Susanna Tamaro: La Tigresa y el acróbata
Susanna Tamaro: La Tigresa y el acróbata. Seix Barral. Barcelona (2017). 222 págs.
O Tigre e o Acrobata. Editorial Presença. Queluz de Baixo. (Portugal) 2017. 144 pgs.
Volta Susanna Tamaro com um livro provocador. Como sempre. Ela diz tratar-se de uma fábula para adultos; aliás, não creio que seja ela porque não costuma categorizar seus livros. Escreve, sem mais, do fundo do coração. Um espasmo afetivo de escritura reflexiva. Imagino que deve ser coisa dos editores, e dos que anotam as orelhas dos livros. Os mesmos que comparam esta nova obra com o Pequeno Príncipe. Leio a versão em espanhol, e vejo que razão não lhes falta. Tem algo da personagem de Saint Exupéry, mas tem muitas coisas mais. Antes de rascunhar estas linhas vejo que o livro já foi traduzido ao português. As minhas anotações, em livre tradução, imagino não fiquem muito distantes do texto. Embora, para já, é bom advertir que o tigre original é uma tigresa, quer dizer, fêmea….Isso, que sempre faz a diferença no mundo dos humanos, tratando-se de animais e de Susanna Tamaro no comando, nos coloca em outros registros. Bem adverte logo de início: “Não fosse pelo homem, o mundo seria perfeito. É no ser humano onde radica a discórdia”. Um chamado com toque feminino.

------

**Sua tarefa:** Diga se cada afirmação abaixo bate com a resenha acima, respondendo sim ou não e citando as palavras exatas do texto que decidem. 1. Quem escreve a resenha leu o livro em espanhol. 2. No original, o animal do título é macho. 3. A edição portuguesa tem 222 páginas.

**Dados disponíveis:**
------

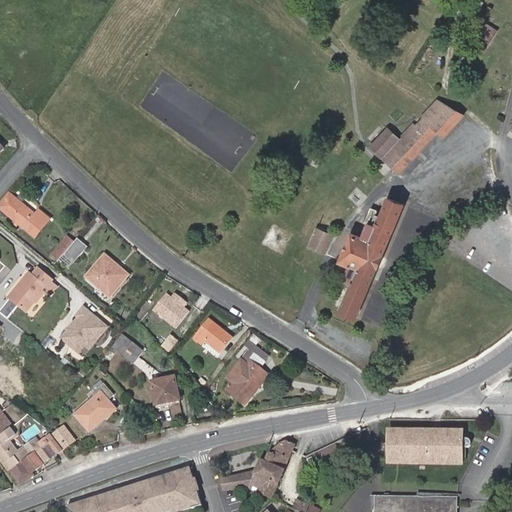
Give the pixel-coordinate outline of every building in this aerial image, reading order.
[(491,42),(499,29),(488,22),(479,35),(491,42)] [(433,111),(429,107),(420,116),(422,118),(423,119),(416,127),(413,124),(400,139),(395,134),(388,128),(371,147),(393,167),(449,107),(441,102),(433,111)] [(449,107),(393,167),(399,173),(438,131),(443,136),(463,115),(449,107)] [(7,194),(0,202),(0,209),(35,238),(48,221),(39,213),(36,216),(9,194),(8,196),(7,194)] [(374,218),(368,216),(366,221),(368,222),(363,237),(352,233),(340,261),(350,266),(344,280),(352,284),(340,312),(357,320),(405,205),(388,198),(380,216),(377,226),(372,224),(374,218)] [(377,226),(380,216),(376,215),(374,218),(372,224),(377,226)] [(309,246),(316,249),(326,253),(333,236),(323,231),(321,230),(317,228),(312,240),(309,246)] [(87,248),(77,239),(64,255),(74,264),(87,248)] [(59,250),(63,253),(71,244),(66,240),(59,250)] [(63,253),(59,250),(53,256),(58,260),(63,253)] [(114,271),(117,267),(104,257),(87,277),(110,297),(124,280),(114,271)] [(114,271),(124,280),(127,276),(117,267),(114,271)] [(51,280),(38,269),(32,276),(30,274),(9,297),(10,298),(0,309),(0,312),(7,318),(17,305),(25,311),(43,290),(49,282),(51,280)] [(49,282),(43,290),(48,294),(55,286),(49,282)] [(167,295),(154,311),(177,329),(189,313),(184,308),(187,304),(180,299),(177,303),(173,299),(167,295)] [(75,326),(72,329),(70,328),(61,339),(79,354),(91,339),(96,342),(103,333),(95,327),(100,321),(83,308),(76,316),(78,318),(73,324),(75,326)] [(209,321),(194,339),(201,344),(204,340),(220,353),(231,339),(209,321)] [(144,351),(123,334),(112,347),(134,364),(144,351)] [(254,344),(256,346),(260,340),(254,336),(250,341),(254,344)] [(162,347),(170,353),(178,342),(171,337),(162,347)] [(254,354),(265,362),(269,356),(256,346),(254,344),(250,350),(254,354)] [(247,364),(254,354),(250,350),(242,360),(247,364)] [(260,369),(265,362),(254,354),(247,364),(242,360),(227,379),(232,383),(226,391),(245,406),(269,376),(260,369)] [(77,373),(83,377),(88,371),(83,366),(77,373)] [(204,375),(198,383),(203,388),(210,380),(204,375)] [(0,392),(1,394),(9,400),(17,389),(0,376),(0,392)] [(175,376),(150,382),(156,406),(180,400),(175,376)] [(104,385),(94,394),(96,396),(75,414),(89,431),(116,409),(108,400),(113,395),(104,385)] [(69,404),(63,409),(68,415),(74,409),(69,404)] [(3,415),(0,417),(0,436),(11,427),(12,427),(11,426),(6,420),(3,415)] [(6,420),(11,426),(15,423),(10,417),(6,420)] [(19,421),(12,427),(11,427),(0,436),(0,458),(9,470),(30,454),(28,452),(25,447),(18,453),(9,440),(19,433),(19,421)] [(52,436),(62,450),(74,441),(65,427),(52,436)] [(396,433),(393,433),(393,458),(429,459),(431,459),(431,457),(443,457),(443,462),(443,463),(464,463),(464,447),(468,447),(471,445),(473,443),(473,441),(471,438),(469,438),(465,438),(465,431),(449,430),(443,435),(443,437),(431,437),(431,434),(424,434),(396,433)] [(49,443),(57,454),(62,450),(52,436),(51,435),(40,444),(41,446),(42,447),(43,448),(49,443)] [(30,454),(41,446),(40,444),(36,439),(25,447),(28,452),(30,454)] [(251,483),(249,488),(271,498),(296,444),(287,440),(279,443),(271,451),(266,460),(263,459),(257,472),(251,483)] [(9,470),(20,485),(34,474),(33,472),(57,454),(49,443),(43,448),(42,447),(41,446),(30,454),(9,470)] [(343,456),(337,444),(314,456),(320,468),(343,456)] [(192,467),(69,506),(76,511),(170,511),(170,510),(192,503),(194,509),(204,506),(192,467)] [(225,491),(249,488),(251,483),(257,472),(222,478),(225,491)] [(459,511),(460,497),(436,497),(425,498),(419,497),(378,497),(378,509),(377,511),(459,511)] [(293,508),(301,511),(306,511),(310,506),(297,500),(293,508)]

------

**Resposta:**
1. Sim: "Leio a versão em espanhol"
2. Não: "o tigre original é uma tigresa, quer dizer, fêmea"
3. Não: "Queluz de Baixo. (Portugal) 2017. 144 pgs."